Potential sellers today and in the future may include: Korean cable broadcaster On*Media (045710.KS); Indonesian terrestrial TV network Surya Citra Media (SCMA.JK); Indian broadcaster IBN-18 (IBN.BO); Chinese CAS supplier CDTV (STV.N) and media wannabe Xinhua Finance Media (XFML.OQ); Japanese satellite broadcaster WOWOW (4839.T); Chinese media giant TVB (0511.HK); and Australia‘s APN (APN.AX).

Debt issues, focus on Australia and Thailand

Asian companies with heavy debt leverage include: Australian publisher Fairfax (FXJ.AX), PBL Media and Thailand‘s True Corp (TRUE.BK). At least one of these is likely to sell parts of its troubled franchise in the months to come. True in particular faces a big credit crunch, having notched up around $180 million in liabilities, while its overall debt ratios will likely breach the covenants in its bank loan facility.

There was at least some good news for PBL Media at the end of last year with majority shareholder CVC Asia announcing that it would inject a further $230 million equity in PBL. Like many of its counterparts, PBL Media is struggling with one of Australia‘s worst ad downturns in a long time with the ad market expected to decline by more than 6 per cent this year.

Australia‘s Ten Network (TEN.AX) is also suffering – it saw TV revenues decline by 12 per cent in its latest quarter while overall group EBITDA fell 25 per cent. Canadian media major CanWest has steadfastly refused to consider selling its 57 per cent stake in Ten. Current economic hardships may force a rethink. CanWest has consolidated debt of close to $3 billion versus a market cap of only $60 million, and is increasingly exposed to Canada‘s worsening economy.

Pay-TV platforms

Opportunities in the private market include various pay-TV platforms needing funds for further expansion and digital deployment. Indonesia‘s Indovision, one of the fastest growing operators in Southeast Asia with over 500,000 pay-TV subscribers, potentially needs more funds to grow beyond its end-2009 target of 1.2 million customers. Meanwhile, numerous operators in India need new capital, as the cost of subscriber acquisition escalates and average revenue per user (ARPU) growth remains modest. Candidates include WWIL, Tata Sky, Dish TV (DTV.BO), DEN and Hathway, though only the latter has a positive EBITDA level at present.

Various next-generation broadcast satellite licences in Japan are also coming up for grabs in 2009 with J:COM, NBC and Time Warner‘s Turner slated to feature in potential acquiring consortiums. Future M&A in Korea is also worth highlighting, with new regulations allowing cable MSOs to increase market share coverage with more MSO acquisitions.

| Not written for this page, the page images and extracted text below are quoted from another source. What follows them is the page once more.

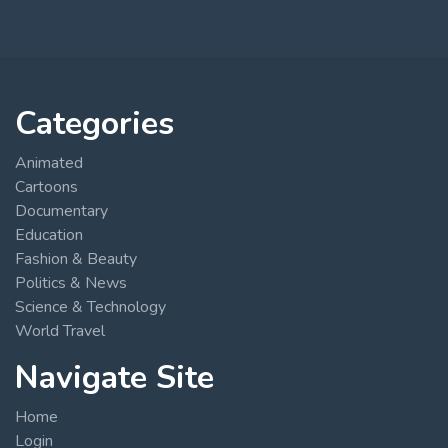
Categories
Animated
Cartoons
Documentary
Education
Fashion & Beauty
Politics & News
Science & Technology
World Travel
Navigate Site
Home
Login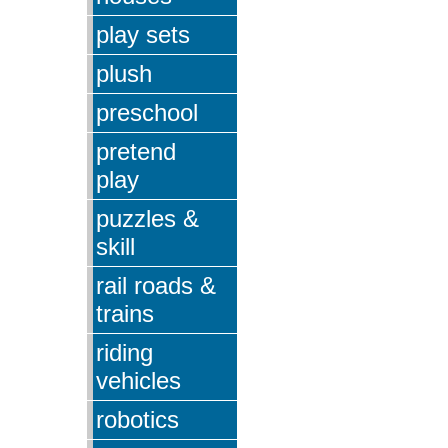
play sets
plush
preschool
pretend
play
puzzles &
skill
rail roads &
trains
riding
vehicles
robotics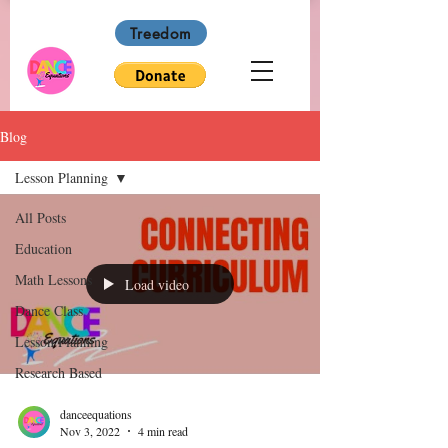
Treedom
Blog
Lesson Planning
All Posts
Education
Math Lessons
Load video
Dance Class
Lesson Planning
Research Based
danceequations
Nov 3, 2022
4 min read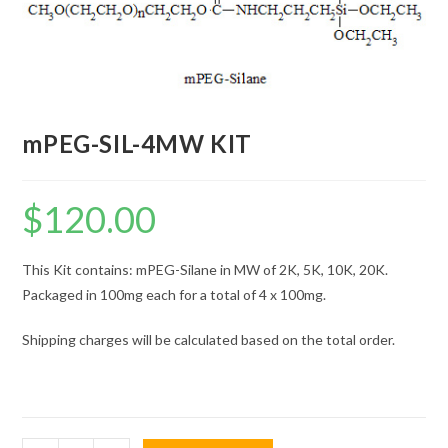
mPEG-SIL-4MW KIT
$
120.00
This Kit contains: mPEG-Silane in MW of 2K, 5K, 10K, 20K.
Packaged in 100mg each for a total of 4 x 100mg.
Shipping charges will be calculated based on the total order.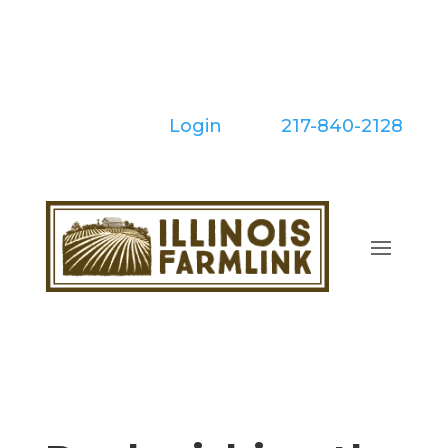
Skip
to
content
Login
| Call:
217-840-2128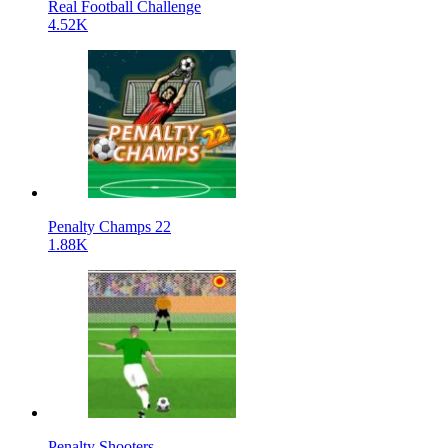
Real Football Challenge
4.52K
Penalty Champs 22
1.88K
Penalty Shooters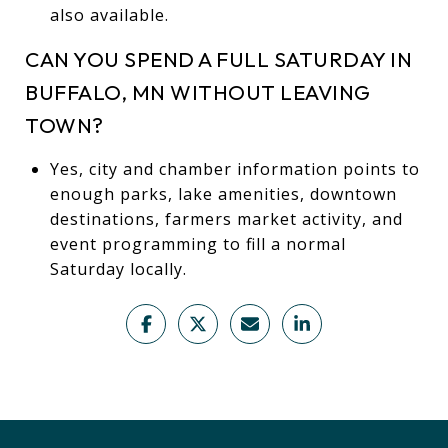
also available.
CAN YOU SPEND A FULL SATURDAY IN
BUFFALO, MN WITHOUT LEAVING
TOWN?
Yes, city and chamber information points to
enough parks, lake amenities, downtown
destinations, farmers market activity, and
event programming to fill a normal
Saturday locally.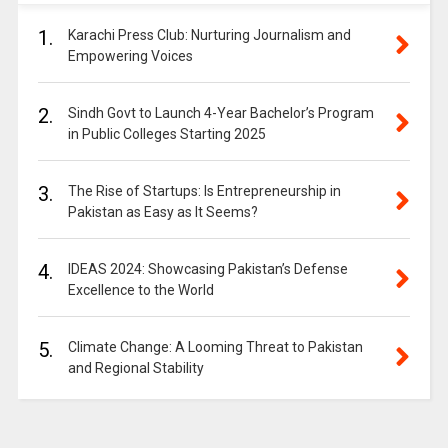
1.
Karachi Press Club: Nurturing Journalism and
Empowering Voices
2.
Sindh Govt to Launch 4-Year Bachelor’s Program
in Public Colleges Starting 2025
3.
The Rise of Startups: Is Entrepreneurship in
Pakistan as Easy as It Seems?
4.
IDEAS 2024: Showcasing Pakistan’s Defense
Excellence to the World
5.
Climate Change: A Looming Threat to Pakistan
and Regional Stability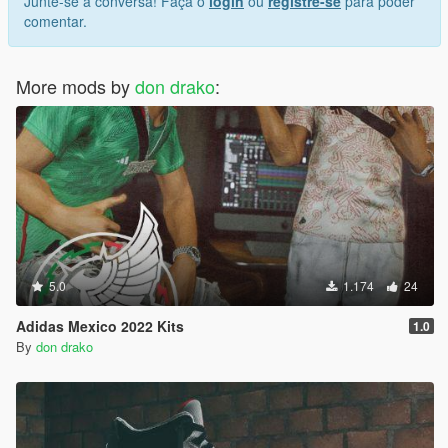
Junte-se à conversa! Faça o
login
ou
registre-se
para poder
comentar.
More mods by
don drako
:
5.0
1.174
24
Adidas Mexico 2022 Kits
1.0
By
don drako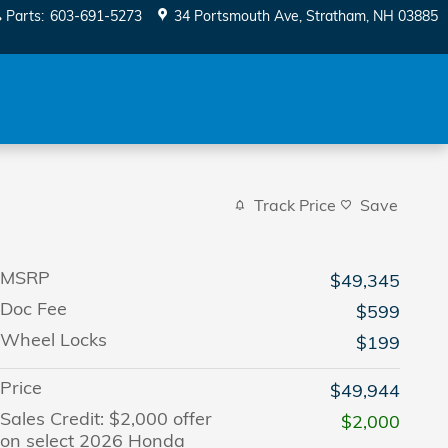
Parts
:
603-691-5273
34 Portsmouth Ave
Stratham
,
NH
03885
Track Price
Save
MSRP
$49,345
Doc Fee
$599
Wheel Locks
$199
Price
$49,944
Sales Credit: $2,000 offer
$2,000
on select 2026 Honda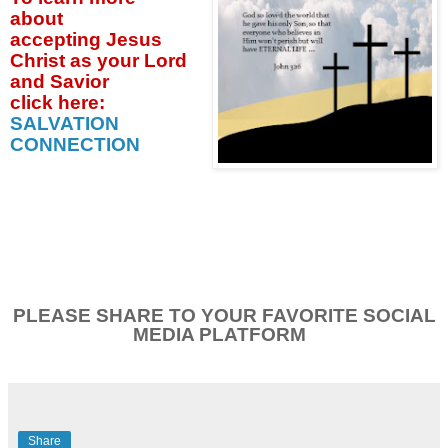
about
accepting
Jesus
Christ as your Lord
and Savior
click
here:
SALVATION
CONNECTION
PLEASE SHARE TO YOUR FAVORITE SOCIAL
MEDIA PLATFORM
Share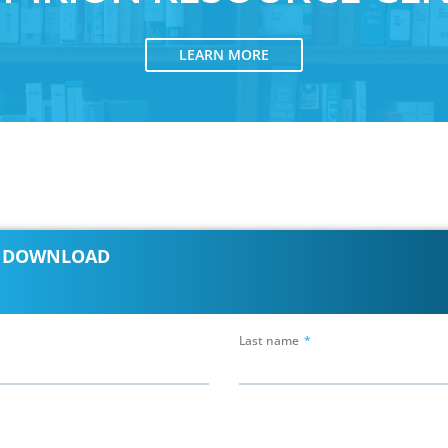
LEARN MORE
E DOWNLOAD
Last name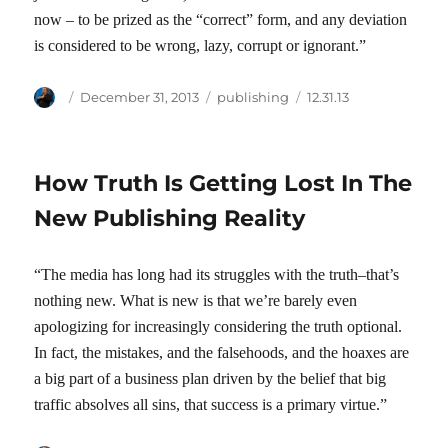
now – to be prized as the “correct” form, and any deviation
is considered to be wrong, lazy, corrupt or ignorant.”
Author
Posted
Categories
Tags
December 31, 2013
publishing
12.31.13
on
How Truth Is Getting Lost In The
New Publishing Reality
“The media has long had its struggles with the truth–that’s
nothing new. What is new is that we’re barely even
apologizing for increasingly considering the truth optional.
In fact, the mistakes, and the falsehoods, and the hoaxes are
a big part of a business plan driven by the belief that big
traffic absolves all sins, that success is a primary virtue.”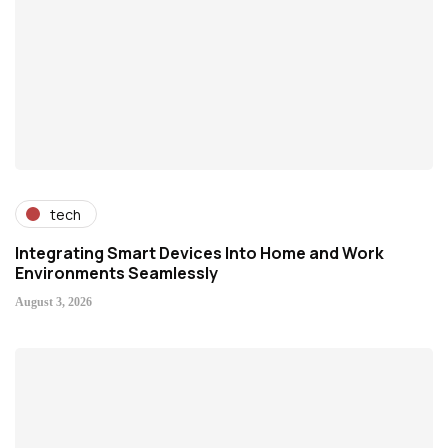
tech
Integrating Smart Devices Into Home and Work
Environments Seamlessly
August 3, 2026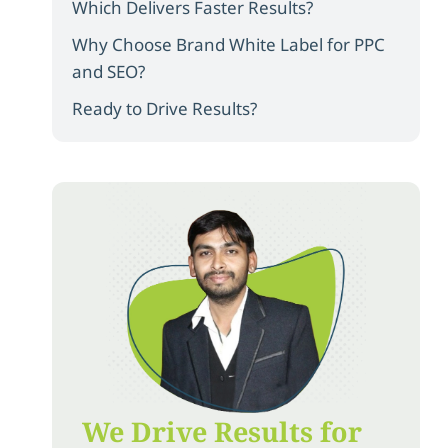
Which Delivers Faster Results?
Why Choose Brand White Label for PPC
and SEO?
Ready to Drive Results?
We Drive Results for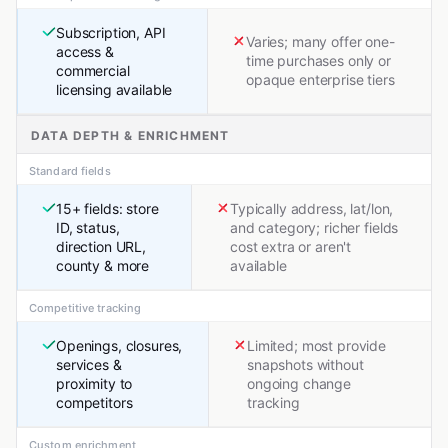
Subscription, API
Varies; many offer one-
access &
time purchases only or
commercial
opaque enterprise tiers
licensing available
DATA DEPTH & ENRICHMENT
Standard fields
15+ fields: store
Typically address, lat/lon,
ID, status,
and category; richer fields
direction URL,
cost extra or aren't
county & more
available
Competitive tracking
Openings, closures,
Limited; most provide
services &
snapshots without
proximity to
ongoing change
competitors
tracking
Custom enrichment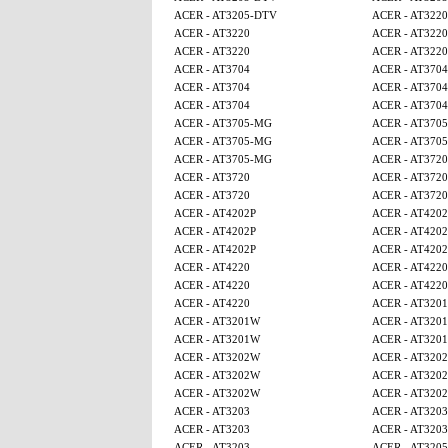
ACER - AT3205-DTV
ACER - AT3220
ACER - AT3220
ACER - AT3220
ACER - AT3220
ACER - AT3220
ACER - AT3704
ACER - AT3704
ACER - AT3704
ACER - AT3704
ACER - AT3704
ACER - AT3704
ACER - AT3705-MG
ACER - AT370
ACER - AT3705-MG
ACER - AT370
ACER - AT3705-MG
ACER - AT3720
ACER - AT3720
ACER - AT3720
ACER - AT3720
ACER - AT3720
ACER - AT4202P
ACER - AT4202
ACER - AT4202P
ACER - AT4202
ACER - AT4202P
ACER - AT4202
ACER - AT4220
ACER - AT4220
ACER - AT4220
ACER - AT4220
ACER - AT4220
ACER - AT320
ACER - AT3201W
ACER - AT320
ACER - AT3201W
ACER - AT320
ACER - AT3202W
ACER - AT320
ACER - AT3202W
ACER - AT320
ACER - AT3202W
ACER - AT320
ACER - AT3203
ACER - AT3203
ACER - AT3203
ACER - AT3203
ACER - AT3203
ACER - AT320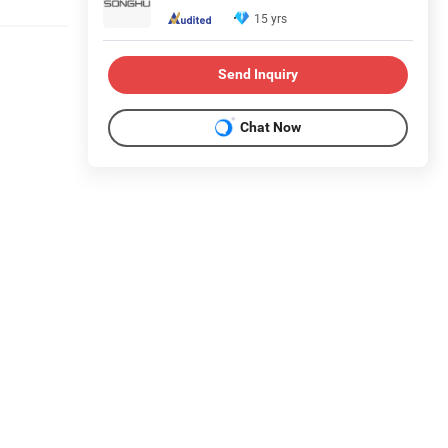
15 yrs
Send Inquiry
Chat Now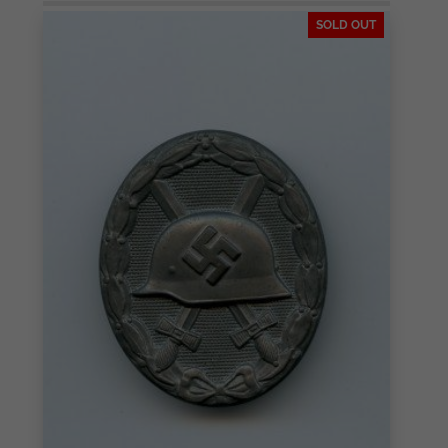
SOLD OUT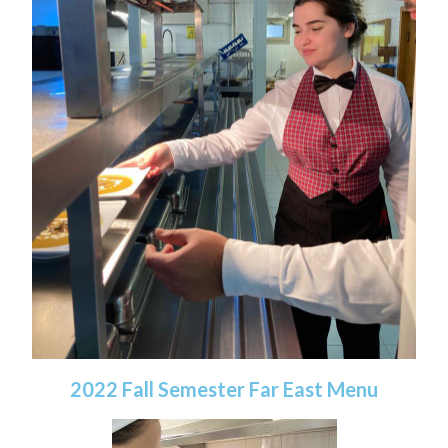
2022 Fall Semester Far East Menu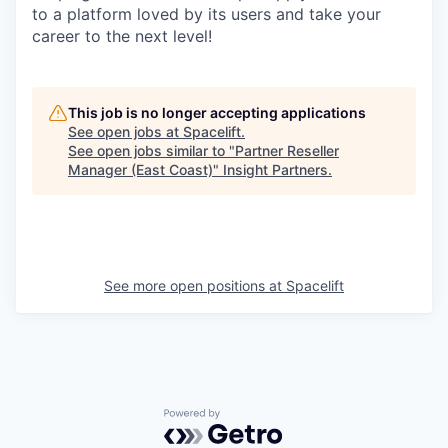
to a platform loved by its users and take your
career to the next level!
This job is no longer accepting applications
See open jobs at
Spacelift
.
See open jobs similar to "
Partner Reseller
Manager (East Coast)
"
Insight Partners
.
See more open positions at
Spacelift
Powered by Getro.com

In the near term however, Korean MSOs, weighed down by a combination of debt and IPTV competition, may look to pursue bargain acquisitions and alliances in the content space instead.

Global media and India

Gauging how M&A in Asia media may play out also depends on what happens in global media. The severity of the US downturn, as well as various debt issues, have hit global media companies, including most notably Viacom and NBC. Both own assets in key markets such as India, and supply quality programming and brands to various networks across Asia. NBC is scaling back the pace and extent of its investment across Asia ex-India while Viacom has scaled back operations again in Asia ex-India, this time even scaling back in profitable territories such as Japan.

How these companies manage the crisis is important: whether they choose to sell certain assets in Asia, or sell big assets, or merge with a competitor such as Time Warner and News Corp., could have a decisive impact on future trends.

 

India‘s IBN18, which has a highly-rated but costly GE channel JV (Colors) with Viacom, recently raised $25 million through a qualified institutional placement (AIP) to five institutional investors: T Rowe Price, Reliance Capital, Franklin Templeton, JM Financial and HSBC. IBN has also issued 15 million warrants to news media company TV18 (TVET.BO), convertible at Rs 102 per share, implying an infusion of about Rs 1.53 billion, which puts a lot of pressure on the TV18 balance sheet and limits its flexibility going forward. Future funding for IBN and Colors next year will need bigger players and more cash, which could lead to a better strategic result for the company.